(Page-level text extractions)
#####

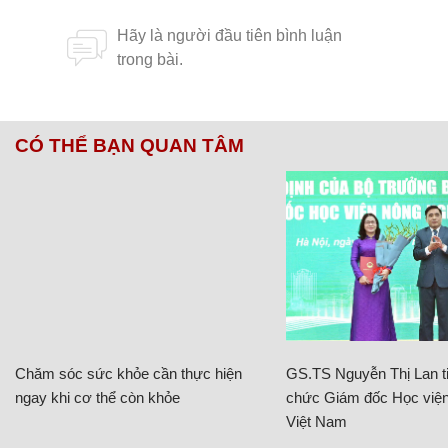
CÓ THỂ BẠN QUAN TÂM
Chăm sóc sức khỏe cần thực hiện
GS.TS Nguyễn Thị Lan ti
ngay khi cơ thể còn khỏe
chức Giám đốc Học viện
Việt Nam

#####

Problem to work on: List each line in the entries above that contains the string "khỏe", copying every such line in full.

Answer box:
Chăm sóc sức khỏe cần thực hiện
ngay khi cơ thể còn khỏe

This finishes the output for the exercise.